If you accept the observations above then you will enjoy Tex .. especially after a few beers.
This is Tex's first album after a long career of 78s and singles.
This is a collection of film theme songs.
Some of these songs were recorded for the films by Tex though I suspect the versions here are not the film versions but specifically re-recorded here. But then again there are different orchestras and conductors listed so who knows. You can google if you feel compelled.
If you have seen the film then the versions only help to relive the film in your minds eye but even without having seen the film the songs are pretty "filmic".
If you havent seen at least half the films below ... then shame on you.
Tracks (best in italics)
- The Bandit – Carr, Do Nascimento, Turner – from the 1953 Brazilian 1953 "O'Cangaceiro" ("cangaceiros" were poor peasants who roamed the north-eastern deserts of Brazil in the first decades of the 20th Century) which is a Brazilian western inspired by American westerns. I have never seen it but have always wanted to … if anyone has a copy … the song fits in perfectly with the other cowboy songs.

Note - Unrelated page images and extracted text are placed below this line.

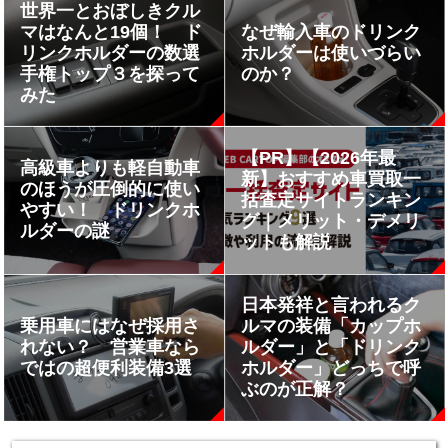
世界一とおぼしきクル
マはなんと19個！ ド
なぜ輸入車のドリンク
リンクホルダーの数選
ホルダーは使いづらい
手権トップ３を探って
のか？
みた
【PR】【2026年最
高級車よりも軽自動車
新】おすすめ車買取一
のほうが圧倒的に使い
括査定サイトランキン
やすい！ ドリンクホ
グ｜メリット・デメリ
ルダーの謎
ットも解説
日本発祥と言われるク
乗用車にはなぜ採用さ
ルマの装備「カップホ
れない？ 営業車なら
ルダー」と「ドリンク
ではの超便利装備3選
ホルダー」どっちで呼
ぶのが正解？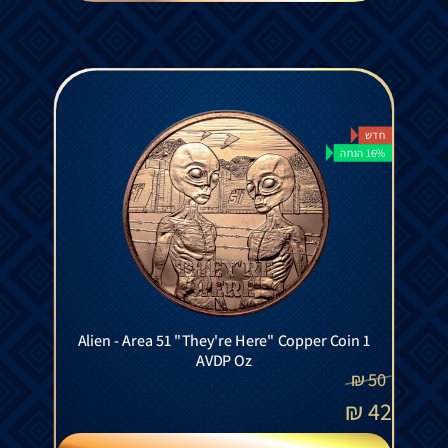
חדש
16% הנחה
Alien - Area 51 "They're Here" Copper Coin 1
AVDP Oz
₪
50
₪
42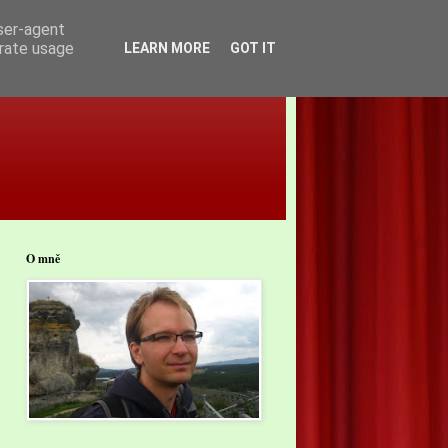
user-agent
erate usage
LEARN MORE
GOT IT
O mně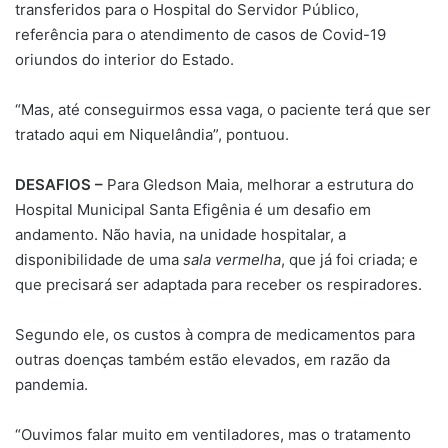
transferidos para o Hospital do Servidor Público,
referência para o atendimento de casos de Covid-19
oriundos do interior do Estado.
“Mas, até conseguirmos essa vaga, o paciente terá que ser
tratado aqui em Niquelândia”, pontuou.
DESAFIOS –
Para Gledson Maia, melhorar a estrutura do
Hospital Municipal Santa Efigênia é um desafio em
andamento. Não havia, na unidade hospitalar, a
disponibilidade de uma
sala vermelha
, que já foi criada; e
que precisará ser adaptada para receber os respiradores.
Segundo ele, os custos à compra de medicamentos para
outras doenças também estão elevados, em razão da
pandemia.
“Ouvimos falar muito em ventiladores, mas o tratamento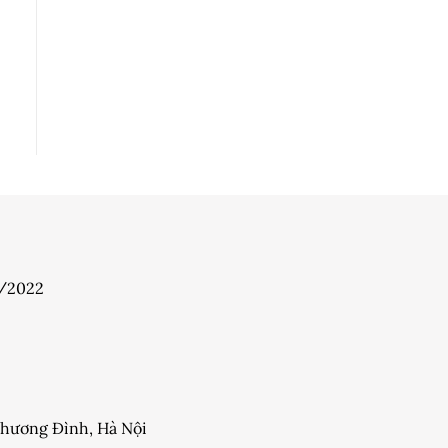
7/2022
 Khương Đình, Hà Nội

- Wichita – Salter, Washington – from the 1955 film "Wichita" beautifully directed by Jacques Tourneur and starring Joel McCrea. This is a Tex film theme original, and co-writer Ned Washington wrote just about every second film song. http://en.wikipedia.org/wiki/Ned_Washington
- I Leaned on a Man – Shanklin, Rosenman – from the 1957 film "The Big Land" starring Alan Ladd and Edmond O'Brien. The song has the feel of "Sixteen Tons" … and much like that song it is quite downbeat.

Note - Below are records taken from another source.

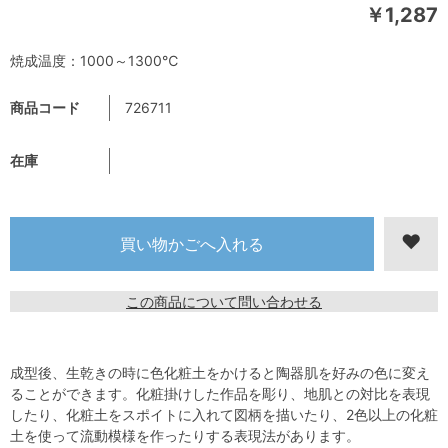
￥1,287
焼成温度：1000～1300℃
商品コード
726711
在庫
この商品について問い合わせる
成型後、生乾きの時に色化粧土をかけると陶器肌を好みの色に変え
ることができます。化粧掛けした作品を彫り、地肌との対比を表現
したり、化粧土をスポイトに入れて図柄を描いたり、2色以上の化粧
土を使って流動模様を作ったりする表現法があります。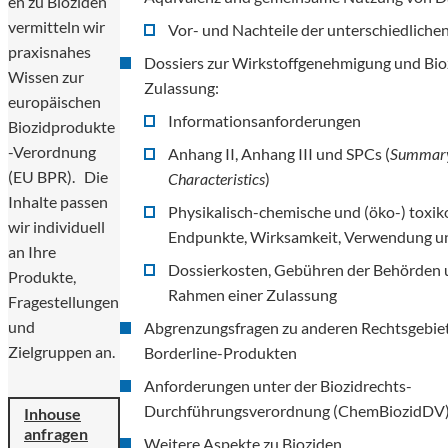
en zu Bioziden
vermitteln wir
Vor- und Nachteile der unterschiedlich
praxisnahes
Dossiers zur Wirkstoffgenehmigung und Bio
Wissen zur
Zulassung:
europäischen
Informationsanforderungen
Biozidprodukte
-Verordnung
Anhang II, Anhang III und SPCs (
Summary
(EU BPR). Die
Characteristics
)
Inhalte passen
Physikalisch-chemische und (öko-) toxik
wir individuell
Endpunkte, Wirksamkeit, Verwendung u
an Ihre
Dossierkosten, Gebühren der Behörden u
Produkte,
Rahmen einer Zulassung
Fragestellungen
und
Abgrenzungsfragen zu anderen Rechtsgebie
Zielgruppen an.
Borderline-Produkten
Anforderungen unter der Biozidrechts-
Durchführungsverordnung (ChemBiozidDV
Inhouse
anfragen
Weitere Aspekte zu Bioziden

- Brave Man – Evans, Livingston – from the 1954 western musical film "Red Garters" starring Rosemary Clooney and Guy Mitchell. Bob Livingston was a founding member of the The Sons of the Pioneers. Evans and Livingston wrote many songs http://en.wikipedia.org/wiki/Jay_Livingston and http://en.wikipedia.org/wiki/Ray_Evans. In feel not dissimilar from Ritter's High Noon … though with a familiar familial backing vocal chorus.
- The Searchers (Ride Away) – Jones – from the 1956 film "The Searchers" (possibly the greatest film ever made regardless of genre) … the theme was originally done by The Sons of the Pioneers and written by a friend of director John Ford. http://en.wikipedia.org/wiki/Stan_Jones_(songwriter) . Not as otherworldly as the "Sons" version but still quite powerful. The song clearly articulates the central figure in the film, the tortured Ethan Edwards.
- Last Frontier – Lee, Washington – from the 1955 film "The Last Frontier" by the masterful Anthony Mann and starring Victor Mature and Guy Madison. I think Rusty Draper did the film version – you google it.
- Remember the Alamo – Bowers – from the 1956 short "Down Liberty Road" which Tex appears in. I've not seen this film. A Tex film theme original – http://en.wikipedia.org/wiki/Remember_the_Alamo_(song). A story song which gives the orthodox view of the siege of the Alamo. Still stirring in its own way. Though for my money "Green Leaves of Summer" from John Wayne's 1960 film, The Alamo, is the best of the Alamo songs. "Remember the Alamo" has been memorably covered by Donovan, Johnny Cash and others though by favorite version is by cowpunk-ers and ex-Dills, "Cowboy Nation".
- High Noon (Do Not Forsake Me) – Tiomkin, Washington – from the good but overrated 1952 film "High Noon". This is Tex's theme song to the film and probably the most well known western film song. That and "The Man Who Shot Liberty Valance" … which actually wasn't in the film. Tiomkin is a legend among film composers for his ballsy, memorable soundtracks, especially the westerns. http://en.wikipedia.org/wiki/Dimitri_Tiomkin
- Marshall's Daughter – Jones, Murray- from the 1953 film "The Marshall's Daughter" which I haven't seen. I believe Tex does this theme song to the film. A lament by the father of a beautiful girl out west.
- Prairie Home – George, Smith – from the famous Disney documentary from 1954, "The Vanishing Prairie" – I haven't seen this film either. A fairly standard clip clopping cowboy song.
- Trooper Hook – Fried, Fielding – from the underrated 1957 film "Trooper Hook" starring Joel McCrea and Barbara Stanwyck– this is Tex's theme song to the film. Another song that narrates the films plotline. The song however emphasises the the stirring elements of the cavalryman, Trooper Hook, whereas the film is a low key study of racism and miscegenation.
I'm keeping this.
Note: "High Noon" in the film version was a #1 hit in1952.
I Leaned on a Man
Remember the Alamo
High Noon (Do Not Forsake Me)
- His son is John Ritter of "Three's Company" fame.